The big one, of course, is SoftLayer. Ranked #7 by Talkin’ Cloud, it certainly bolsters IBM’s attack in the midst of the battle between Big Blue, Bezos and the CIA.
To briefly recap: the CIA awards $600m federal cloud contract to Amazon; IBM protests; the Government Accountability Office (GAO) suggested the CIA reopen the competition because Amazon’s technical standards weren’t evaluated fairly; the CIA does just that; Amazon then fires off a lawsuit against the US Government, only made public this week.
The legal wranglings are just beginning, of course, but if and when a court rules that all’s fair in love and war, will IBM re-submit with a technical proposition stuffed with SoftLayer’s technology?
If that scenario does happen and IBM gains the contract, expect Amazon’s legal team to make like the proverbial rat up a drainpipe in firing off litigation.
Will that be a game changer? If Amazon gains the contract, the gap will be just as wide as ever, despite Big Blue’s acquisitions. Watch this space.
Going over to Redmond, Microsoft priced its Windows Azure Infrastructure Services with one target in mind. Its IaaS and PaaS virtual machines instantly dropped by up to a third, putting it equal with AWS.
Amazon’s response? Announce that its S3 cloud has two trillion objects in it. That ought to do it.
The elephant in the room, however, remains Google. Google Compute Engine was announced as available to all at Google I/O, with the key strength of its solution being speed between networks.
The search giant’s cloud roadmap isn’t quite as well-documented, although announcement of automatic encryption earlier this week is always good news, and as Barb Darrow wrote for GigaOM: “For those who still doubt Google’s commitment to cloud as a major business should remember, some folks also still call Amazon a book seller.”
It’s pretty safe to say too that, as Google’s cloud push blossoms, it’s not just going to be an inferior AWS clone looking to leech off its audience base – it’s going to be an innovative solution.
The case for the defence
So what evidence is there to suggest that not all’s as rosy as it seems in the Amazon garden?
Market forces could play a factor. If Amazon continues to lead for years to come, will it be considered anti-competitive, or just plain market dominance?

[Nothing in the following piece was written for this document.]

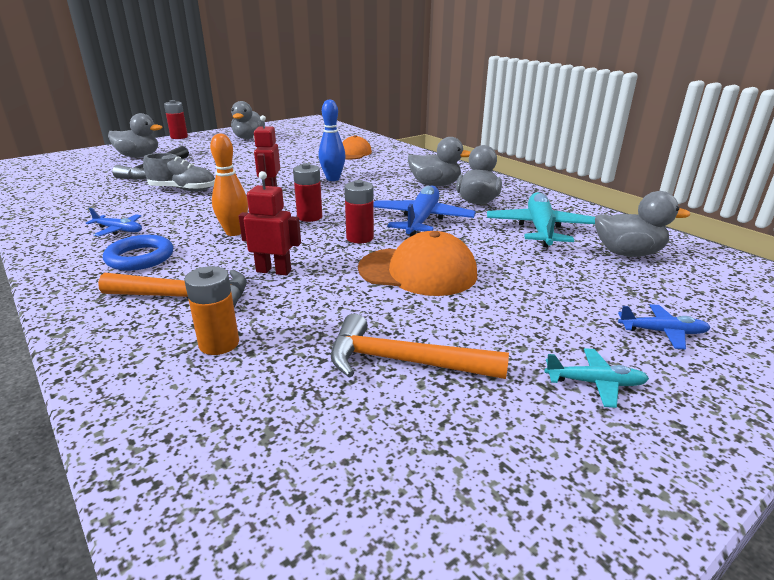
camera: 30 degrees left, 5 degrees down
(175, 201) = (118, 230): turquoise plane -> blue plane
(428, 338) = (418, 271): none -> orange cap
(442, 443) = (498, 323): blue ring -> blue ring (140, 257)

Amazon, of course, doesn’t even disclose its revenue figures. All this stuff, with the best will in the world, is educated guesswork at best. The thought that Bezos might be making more than is revealed, however, is a genuinely scary one.
The big money-making cloud market is in the enterprise. Given Amazon’s cloud structure is of a relatively small amount of data centres worldwide, there are potential latency issues to address. Would enterprises go with AWS, or a smaller vendor with data centres closer by?
There have always been niggling doubts about the Amazon SLA too. The various outages don’t help – although Microsoft and Google aren’t exactly innocent of all that themselves – with Gartner analyst Lydia Leong writing last year that AWS has the “worst SLA of any major cloud IaaS provider”.
And what for cloud’s perception overall? Gartner (yes, again), amidst its swathe of research recently published, also updated its hype cycle. Cloud computing has moved further into the ‘trough of disillusionment’, with a plateau of productivity still not expected for at least two years. Is now the wrong time for an aggressive play? Or is it necessary to simply keep up the pace?
Plenty of questions still to resolve, and it'll be interesting to see how the Amazon/IBM federal war plays out, but for now, it’s hard to see anything top AWS anytime soon.